If you have any questions or would like to discuss any of these topics further, please e-mail me. I will respond as quickly and thoroughly as possible. I have been researching this topic on and off since early 2003. The single best site I have found for more information on these topics is www.financialsense.com. I would recommend the following sections:
http://www.financialsense.com/series2/perspectives2.htm - Articles written in 2000 and 2001 which predict the situation we are in today. To me they bring the author - Jim Puplava, instant credibly. Be ready. There are several hours of reading here.
http://www.netcastdaily.com/fsnewshour.htm - A weekly radio/internet broadcast covering the markets, the Fed and economic sign posts. You can spend 1 to 3 hours per week listening to their views. They have some investment guidelines as well. Listen to some prior weeks commentary to get “spun up” quickly.
Please see our Quicklinks page to dig into articles on specific topics.
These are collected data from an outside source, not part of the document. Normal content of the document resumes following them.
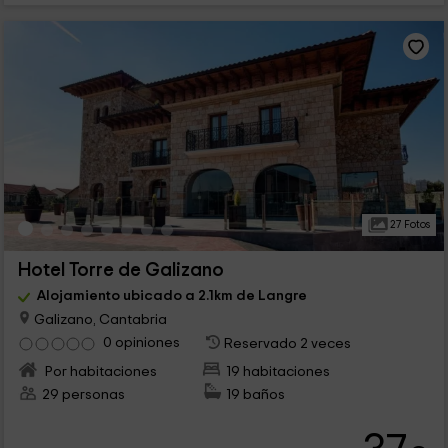
27 Fotos
Hotel Torre de Galizano
Alojamiento ubicado a 2.1km de Langre
Galizano, Cantabria
0 opiniones
Reservado 2 veces
Por habitaciones
19 habitaciones
29 personas
19 baños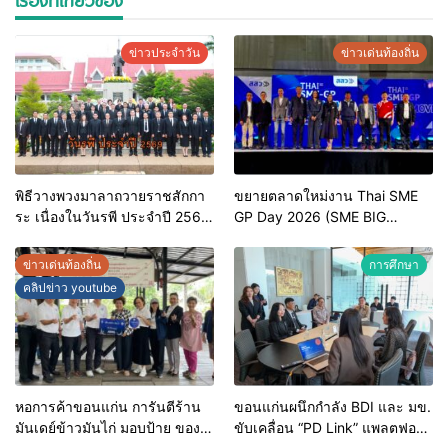
เรื่องที่เกี่ยวข้อง
ข่าวประจำวัน
ข่าวเด่นท้องถิ่น
พิธีวางพวงมาลาถวายราชสักกา
ขยายตลาดใหม่งาน Thai SME
ระ เนื่องในวันรพี ประจำปี 2569
GP Day 2026 (SME BIG
และการแข่งขันฟุตบอลวันรพี
MOVE)
เพื่อเชื่อมความสัมพันธ์อันดีของ
ข่าวเด่นท้องถิ่น
การศึกษา
หน่วยงานในกระบวนการ
คลิปข่าว youtube
ยุติธรรม
หอการค้าขอนแก่น การันตีร้าน
ขอนแก่นผนึกกำลัง BDI และ มข.
มันเดย์ข้าวมันไก่ มอบป้าย ของดี
ขับเคลื่อน “PD Link” แพลตฟอร์ม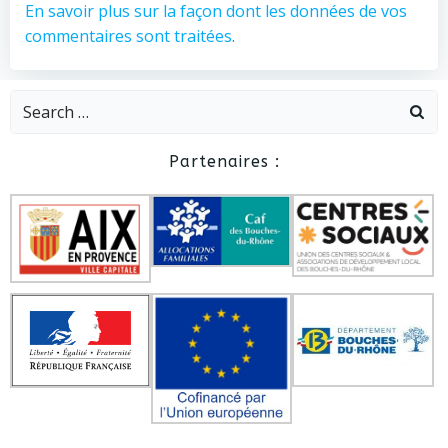
En savoir plus sur la façon dont les données de vos
commentaires sont traitées
.
Search
for:
Partenaires :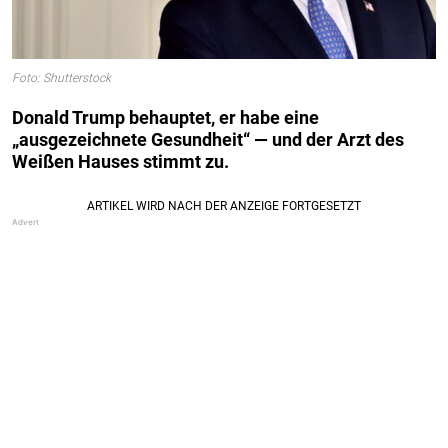
Foto: Shutterstock
Donald Trump behauptet, er habe eine
„ausgezeichnete Gesundheit“ — und der Arzt des
Weißen Hauses stimmt zu.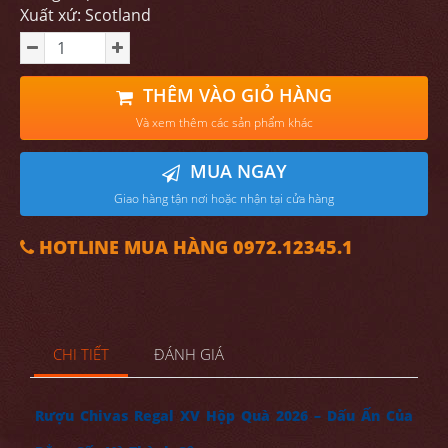
Xuất xứ: Scotland
THÊM VÀO GIỎ HÀNG
Và xem thêm các sản phẩm khác
MUA NGAY
Giao hàng tận nơi hoặc nhận tại cửa hàng
HOTLINE MUA HÀNG 0972.12345.1
CHI TIẾT
ĐÁNH GIÁ
Rượu Chivas Regal XV Hộp Quà 2026 – Dấu Ấn Của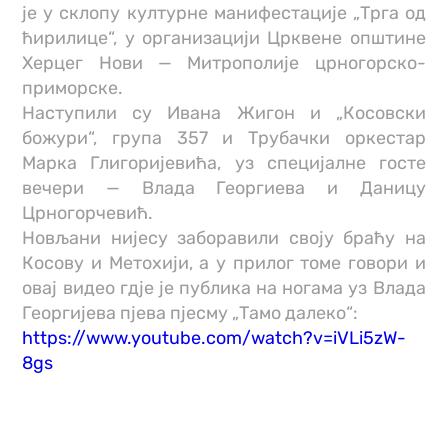
је у склопу културне манифестације „Трга од
ћирилице“, у организацији Црквене општине
Херцег Нови — Митрополије црногорско-
приморске.
Наступили су Ивана Жигон и „Косовски
божури“, група 357 и Трубачки оркестар
Марка Глигоријевића, уз специјалне госте
вечери — Влада Георгиева и Даницу
Црногорчевић.
Новљани нијесу заборавили своју браћу на
Косову и Метохији, а у прилог томе говори и
овај видео гдје је публика на ногама уз Влада
Георгијева пјева пјесму „Тамо далеко“:
https://www.youtube.com/watch?v=iVLi5zW-
8gs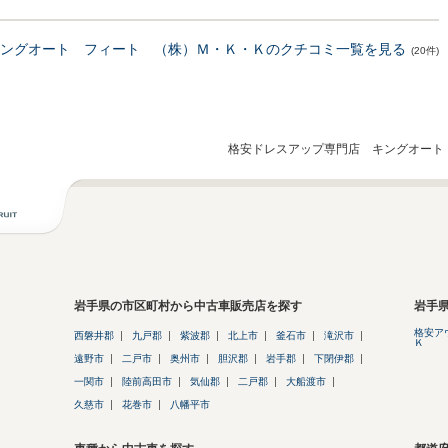
ングオート フィート （株）Ｍ・Ｋ・Ｋのクチコミ一覧を見る
(20件)
格安ドレスアップ専門店 キングオート
岩手県の市区町村から中古車販売店を探す
岩手
格安ア
西磐井郡
九戸郡
紫波郡
北上市
釜石市
滝沢市
Ｋ
遠野市
二戸市
奥州市
胆沢郡
岩手郡
下閉伊郡
一関市
陸前高田市
気仙郡
二戸郡
大船渡市
久慈市
花巻市
八幡平市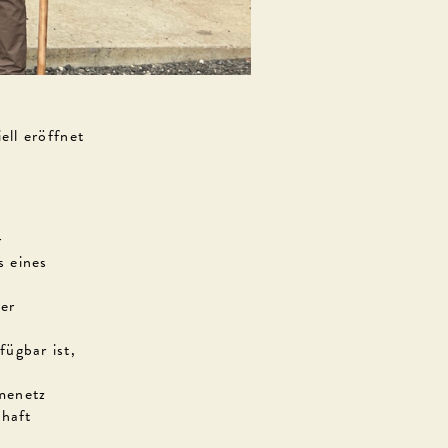
ell eröffnet
r
s eines
er
ügbar ist,
menetz
chaft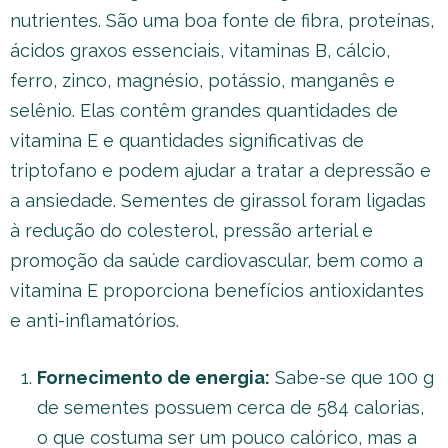
nutrientes. São uma boa fonte de fibra, proteínas,
ácidos graxos essenciais, vitaminas B, cálcio,
ferro, zinco, magnésio, potássio, manganês e
selênio. Elas contêm grandes quantidades de
vitamina E e quantidades significativas de
triptofano e podem ajudar a tratar a depressão e
a ansiedade. Sementes de girassol foram ligadas
à redução do colesterol, pressão arterial e
promoção da saúde cardiovascular, bem como a
vitamina E proporciona benefícios antioxidantes
e anti-inflamatórios.
Fornecimento de energia:
Sabe-se que 100 g
de sementes possuem cerca de 584 calorias,
o que costuma ser um pouco calórico, mas a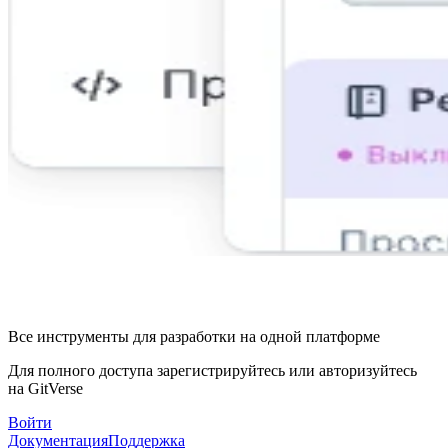
Все инструменты для разработки на одной платформе
Для полного доступа зарегистрируйтесь или авторизуйтесь
на GitVerse
Войти
Документация
Поддержка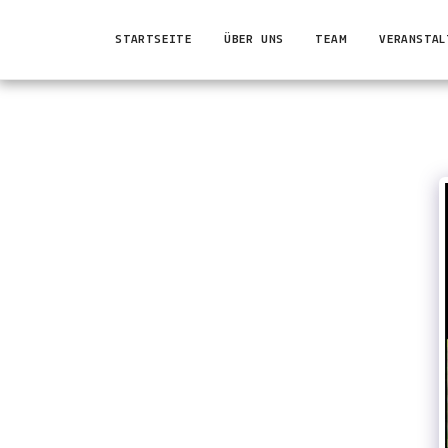
STARTSEITE
ÜBER UNS
TEAM
VERANSTAL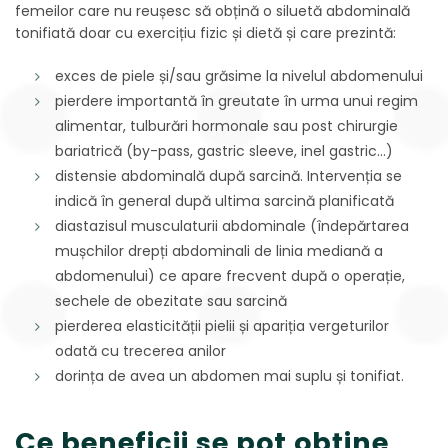
femeilor care nu reușesc să obțină o siluetă abdominală
tonifiată doar cu exercițiu fizic și dietă și care prezintă:
exces de piele și/sau grăsime la nivelul abdomenului
pierdere importantă în greutate în urma unui regim
alimentar, tulburări hormonale sau post chirurgie
bariatrică (by-pass, gastric sleeve, inel gastric…)
distensie abdominală după sarcină. Intervenția se
indică în general după ultima sarcină planificată
diastazisul musculaturii abdominale (îndepărtarea
mușchilor drepți abdominali de linia mediană a
abdomenului) ce apare frecvent după o operație,
sechele de obezitate sau sarcină
pierderea elasticității pielii și apariția vergeturilor
odată cu trecerea anilor
dorința de avea un abdomen mai suplu și tonifiat.
Ce beneficii se pot obține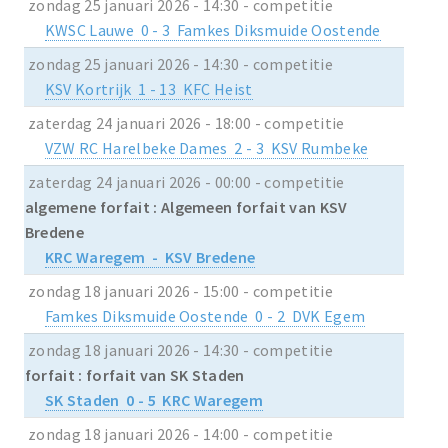
zondag 25 januari 2026 - 14:30 - competitie
KWSC Lauwe 0 - 3 Famkes Diksmuide Oostende
zondag 25 januari 2026 - 14:30 - competitie
KSV Kortrijk 1 - 13 KFC Heist
zaterdag 24 januari 2026 - 18:00 - competitie
VZW RC Harelbeke Dames 2 - 3 KSV Rumbeke
zaterdag 24 januari 2026 - 00:00 - competitie
algemene forfait : Algemeen forfait van KSV
Bredene
KRC Waregem - KSV Bredene
zondag 18 januari 2026 - 15:00 - competitie
Famkes Diksmuide Oostende 0 - 2 DVK Egem
zondag 18 januari 2026 - 14:30 - competitie
forfait : forfait van SK Staden
SK Staden 0 - 5 KRC Waregem
zondag 18 januari 2026 - 14:00 - competitie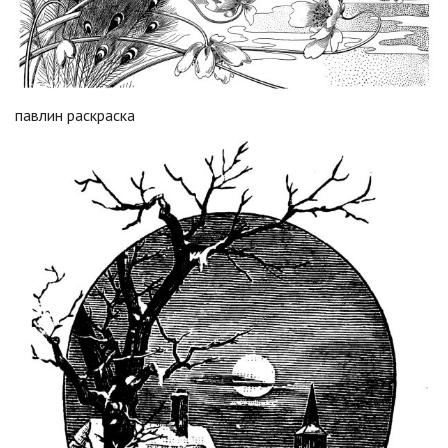
павлин раскраска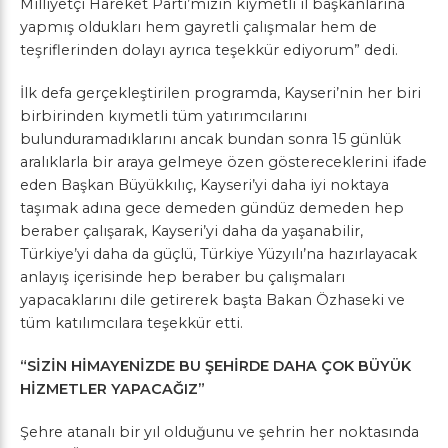
Milliyetçi Hareket Parti’mizin kıymetli il başkanlarına
yapmış oldukları hem gayretli çalışmalar hem de
teşriflerinden dolayı ayrıca teşekkür ediyorum” dedi.
İlk defa gerçekleştirilen programda, Kayseri’nin her biri
birbirinden kıymetli tüm yatırımcılarını
bulunduramadıklarını ancak bundan sonra 15 günlük
aralıklarla bir araya gelmeye özen göstereceklerini ifade
eden Başkan Büyükkılıç, Kayseri’yi daha iyi noktaya
taşımak adına gece demeden gündüz demeden hep
beraber çalışarak, Kayseri’yi daha da yaşanabilir,
Türkiye’yi daha da güçlü, Türkiye Yüzyılı’na hazırlayacak
anlayış içerisinde hep beraber bu çalışmaları
yapacaklarını dile getirerek başta Bakan Özhaseki ve
tüm katılımcılara teşekkür etti.
“SİZİN HİMAYENİZDE BU ŞEHİRDE DAHA ÇOK BÜYÜK
HİZMETLER YAPACAĞIZ”
Şehre atanalı bir yıl olduğunu ve şehrin her noktasında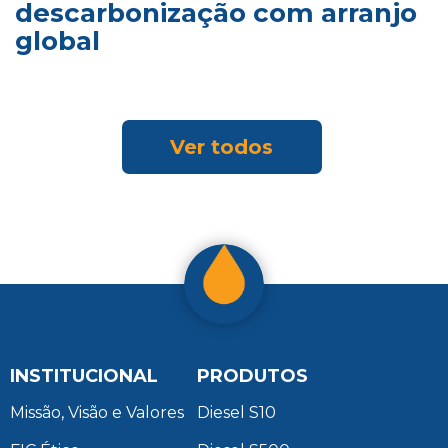
descarbonização com arranjo
global
Ver todos
INSTITUCIONAL
PRODUTOS
Missão, Visão e Valores
Diesel S10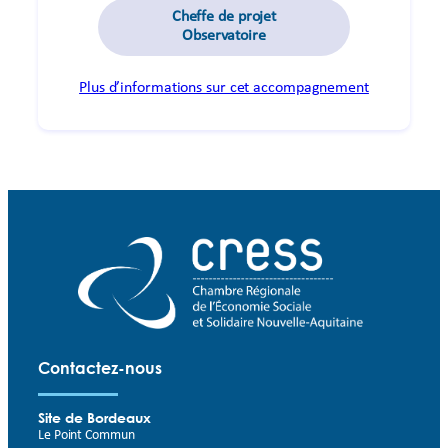
Cheffe de projet
Observatoire
Plus d’informations sur cet accompagnement
Contactez-nous
Site de Bordeaux
Le Point Commun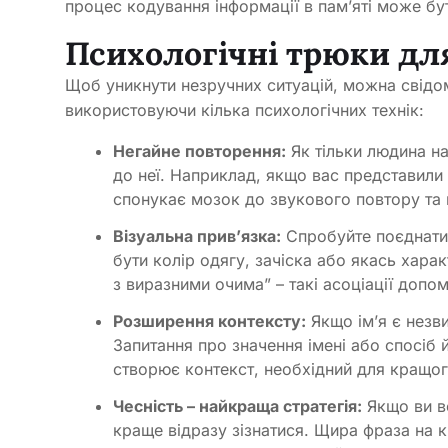
процес кодування інформації в пам’яті може бу
Психологічні трюки дл
Щоб уникнути незручних ситуацій, можна свідом
використовуючи кілька психологічних технік:
Негайне повторення:
Як тільки людина на
до неї. Наприклад, якщо вас представили
спонукає мозок до звукового повтору та к
Візуальна прив’язка:
Спробуйте поєднати
бути колір одягу, зачіска або якась хара
з виразними очима” – такі асоціації допо
Розширення контексту:
Якщо ім’я є незви
Запитання про значення імені або спосіб
створює контекст, необхідний для кращог
Чесність – найкраща стратегія:
Якщо ви вс
краще відразу зізнатися. Щира фраза на к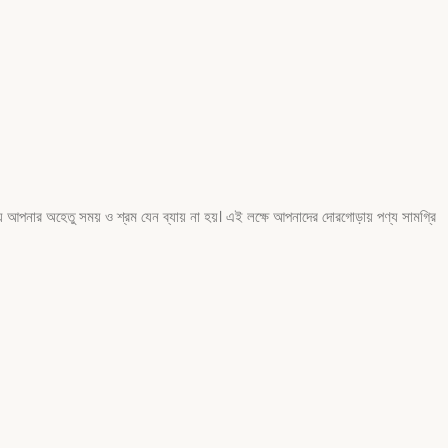
 আপনার অহেতু সময় ও শ্রম যেন ব্যায় না হয়। এই লক্ষে আপনাদের দোরগোড়ায় পণ্য সামগ্রি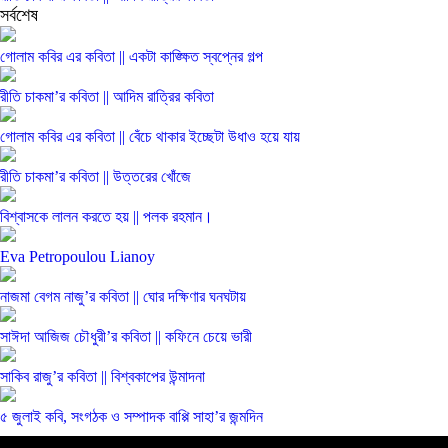
সর্বশেষ
গোলাম কবির এর কবিতা || একটা কাঙ্ক্ষিত স্বপ্নের গল্প
রীতি চাকমা’র কবিতা || আদিম রাত্রির কবিতা
গোলাম কবির এর কবিতা || বেঁচে থাকার ইচ্ছেটা উধাও হয়ে যায়
রীতি চাকমা’র কবিতা || উত্তরের খোঁজে
বিশ্বাসকে লালন করতে হয় || পলক রহমান।
Eva Petropoulou Lianoy
নাজমা বেগম নাজু’র কবিতা || ঘোর দক্ষিণার ঘনঘটায়
সাঈদা আজিজ চৌধুরী’র কবিতা || কফিনে চেয়ে ভারী
সাকিব রাজু’র কবিতা || বিশ্বকাপের উন্মাদনা
৫ জুলাই কবি, সংগঠক ও সম্পাদক বাপ্পি সাহা’র জন্মদিন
None of this information is shared with any degree of eager anticipation. It is simply the factual situation we find ourselves in today. The arrogance of our financial community in thinking they can completely avoid the consequences of an unhealthy debt load is not surprising. How this unfolds is yet to be seen. The Federal Reserve and our government are powerful entities. Can they manage a way out of these excesses? History says “no”. Eventually these imbalances will correct themselves. The timing and degree of correction is what is at question - not “if”, but “when” and “how much” pain. It would be foolish for us to get caught up in the frenzy of speculative greed - especially in real-estate!
If the fundamental picture of this changes in any meaningful way, we will be the first to celebrate. However for now, be watchful. Foresee the danger. Seek refuge in the One who will provide it.
May God bless you and guide you in the years to come.